TASK DETAILS
The answer must be an exact copy of the records below, with every picture left out.

(PROVIDED DATA Opens)

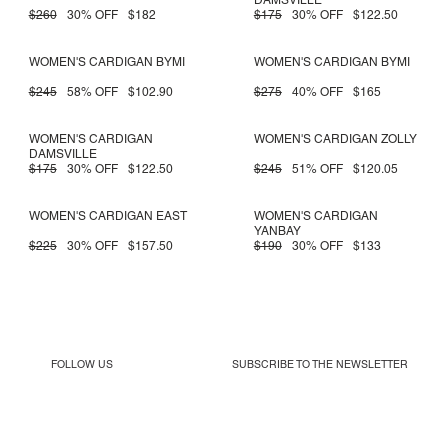
DAMSVILLE
$260
30% OFF
$182
$175
30% OFF
$122.50
WOMEN'S CARDIGAN BYMI
WOMEN'S CARDIGAN BYMI
$245
58% OFF
$102.90
$275
40% OFF
$165
WOMEN'S CARDIGAN
WOMEN'S CARDIGAN ZOLLY
DAMSVILLE
$175
30% OFF
$122.50
$245
51% OFF
$120.05
WOMEN'S CARDIGAN EAST
WOMEN'S CARDIGAN
YANBAY
$225
30% OFF
$157.50
$190
30% OFF
$133
FOLLOW US
SUBSCRIBE TO THE
NEWSLETTER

(PROVIDED DATA Closes)

RESPONSE TO THIS TASK
DAMSVILLE
$260
30% OFF
$182
$175
30% OFF
$122.50
WOMEN'S CARDIGAN BYMI
WOMEN'S CARDIGAN BYMI
$245
58% OFF
$102.90
$275
40% OFF
$165
WOMEN'S CARDIGAN
WOMEN'S CARDIGAN ZOLLY
DAMSVILLE
$175
30% OFF
$122.50
$245
51% OFF
$120.05
WOMEN'S CARDIGAN EAST
WOMEN'S CARDIGAN
YANBAY
$225
30% OFF
$157.50
$190
30% OFF
$133
FOLLOW US
SUBSCRIBE TO THE
NEWSLETTER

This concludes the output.